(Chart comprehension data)
○ ○ ○ ○ ○
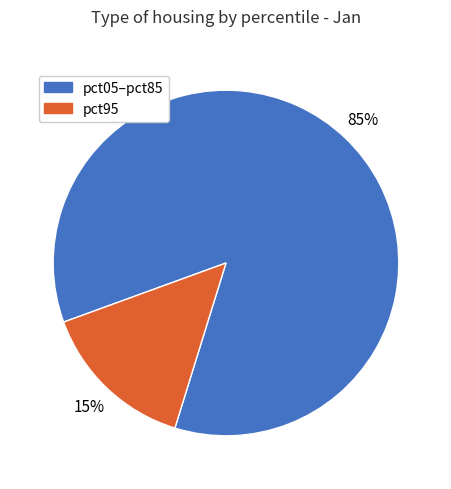

Is there any slice that represents more than half of the pie?

Yes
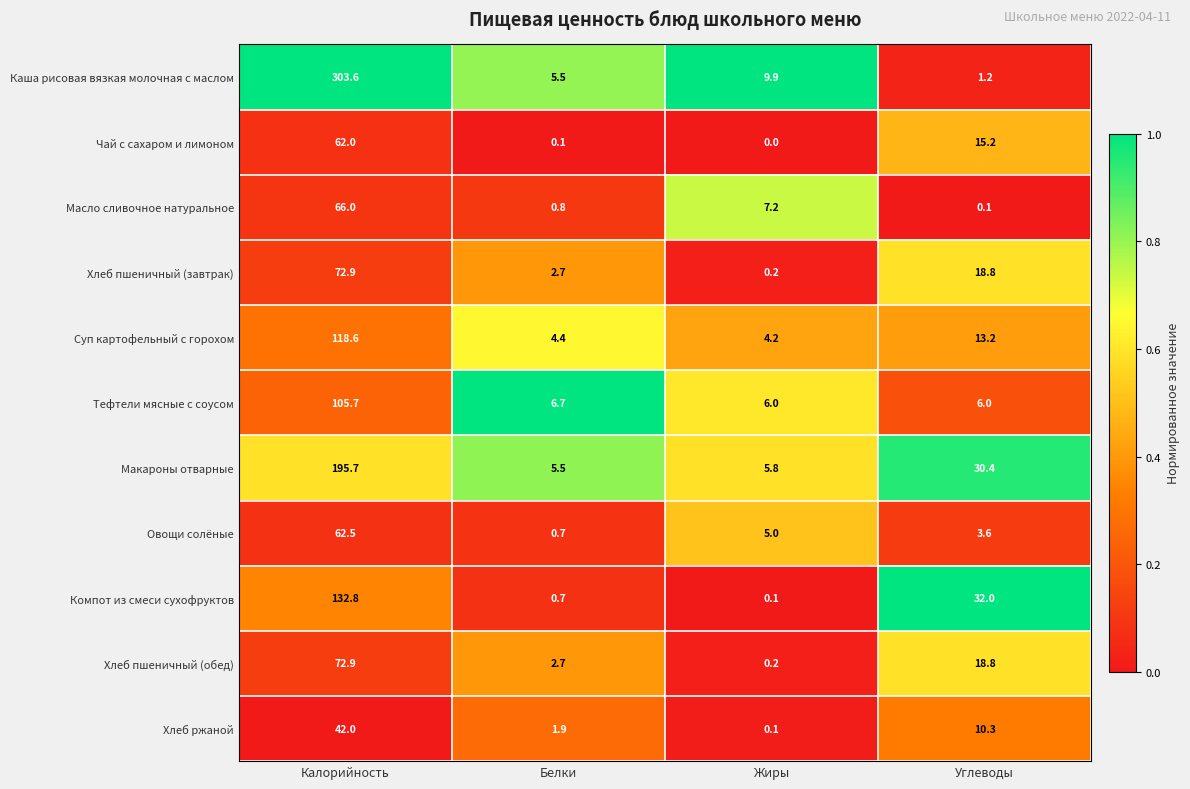

How many data points in Хлеб пшеничный (обед) are above 18?

2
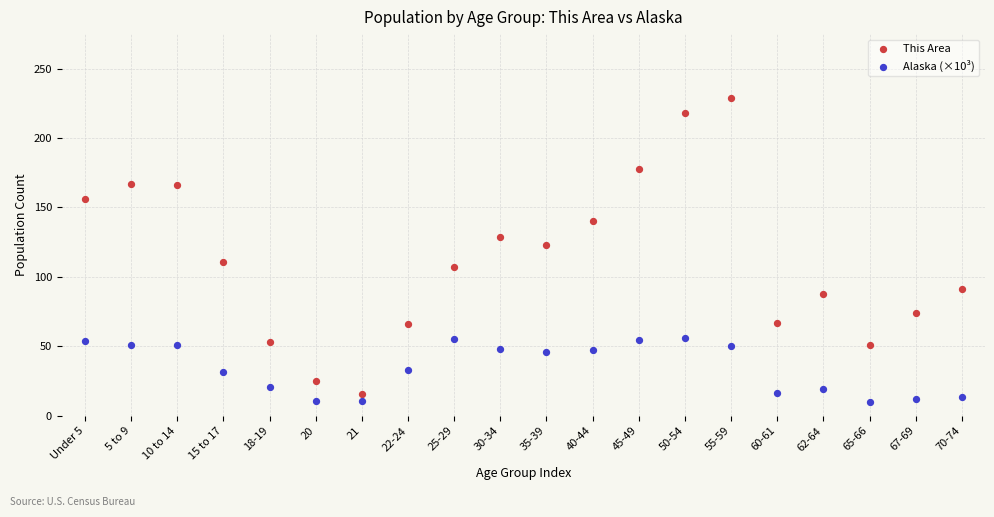

Which series has the widest spread of Y values?

This Area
○ ○ ○ ○ ○
▸ WHAT YOU SHOULD DO
Print the lines of the data exactly as they appear, starting at the line that contains "Which series has" and continuing through the end of the data.

▸ COMPLETED EXERCISE
Which series has the widest spread of Y values?

This Area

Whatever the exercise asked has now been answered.